Top of Text excerpt

UCF researcher Sudipta Seal joined the fight by collaborating with Johns Hopkins Kimmel Cancer Center to provide a key component for a targeted medicine that combats the most common kind of pediatric brain tumor.
Video Highlights
00:07 – 01:21
Sudipta Seal Ph.D. (00:07): So what you're seeing here is a functional materials laboratory where we do a lot of work on materials at nanoscale. And this nanoscale materials finds their application in biomedical, energy, space, and many other applications. So one such application is we make very fine structure oxide molecules, namely rare earth oxide molecules, and then we put on various drugs on them so that it can effectively deliver to the site. And this molecule by itself has some aspects of pharmaceutical applications as well. So we make these nanoparticles in waters. And then of course they're so tiny, you cannot see them. And then when you attach these different drugs, they're quite soluble in nature. I think that is very important. This is one of our invention. And this is actually these two type of micro RNA and narrow particles that can be ... It's so small. We cannot say it's just like water, like it's all on water.

Bottom of Text excerpt
Top of Given information

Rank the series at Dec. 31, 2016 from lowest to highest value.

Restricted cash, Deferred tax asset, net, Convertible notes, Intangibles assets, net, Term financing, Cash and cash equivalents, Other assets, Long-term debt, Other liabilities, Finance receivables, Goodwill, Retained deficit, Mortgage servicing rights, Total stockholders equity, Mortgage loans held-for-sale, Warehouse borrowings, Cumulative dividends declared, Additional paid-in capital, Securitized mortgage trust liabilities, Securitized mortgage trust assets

Bottom of Given information

-- Brief 1 --
In the text on Sudipta Seal's lab, which institution did Seal collaborate with?
-- Brief 2 --
Print the text on Sudipta Seal's lab from "UCF researcher Sudipta" to "pediatric brain tumor.".
-- Brief 3 --
Proceed with the text on Sudipta Seal's lab from the point where it stops.
You can ignore the listing.

-- Task result 1 --
Johns Hopkins Kimmel Cancer Center.

-- Task result 2 --
UCF researcher Sudipta Seal joined the fight by collaborating with Johns Hopkins Kimmel Cancer Center to provide a key component for a targeted medicine that combats the most common kind of pediatric brain tumor.

-- Task result 3 --
01:21 – 02:02
Sudipta Seal Ph.D. (01:21): So it's very easy to get to these cells. And it doesn't complicate other cell lines, so it's quite non-toxic.
Elayaraja Kolanthai Ph.D. (01:30): This particle size, we are engineer less than a ten nanometer size of particles. Okay. So that is the main important for when you are going to target in a brain. The other articles, if you have a bigger size, it's fine. But basically for the brain, you need a size of particles less than a 10 nanometer size of particles only is going to be work. So we already synthesized that engineered the particles less than five nanometer of this particles.
02:02 – 03:09
Sudipta Seal Ph.D. (02:02): It's just like a GPS system we may call it. So you program it. I'm going to only go to this address, but at the same time, I can add a stop to it. Suppose it goes before it goes to brain, maybe I'll just go to throat first. So it's just like GPS system, add a stop, subtract a stop. So this type of thing that we can really do that with nanotechlogy. Think about a Lego. So in a Lego, you have little tools that they've been done with a Lego so you can make a bus or if we can make a train, right? Same thing in this nanoparticle, think about it's a Lego block. And in Lego block, I have a lot of these anchors that I can attach to, and I can create these anchors as well. I think the unique part is that we can modulate our nanovector in a way that can sense and intervene in many types of disease.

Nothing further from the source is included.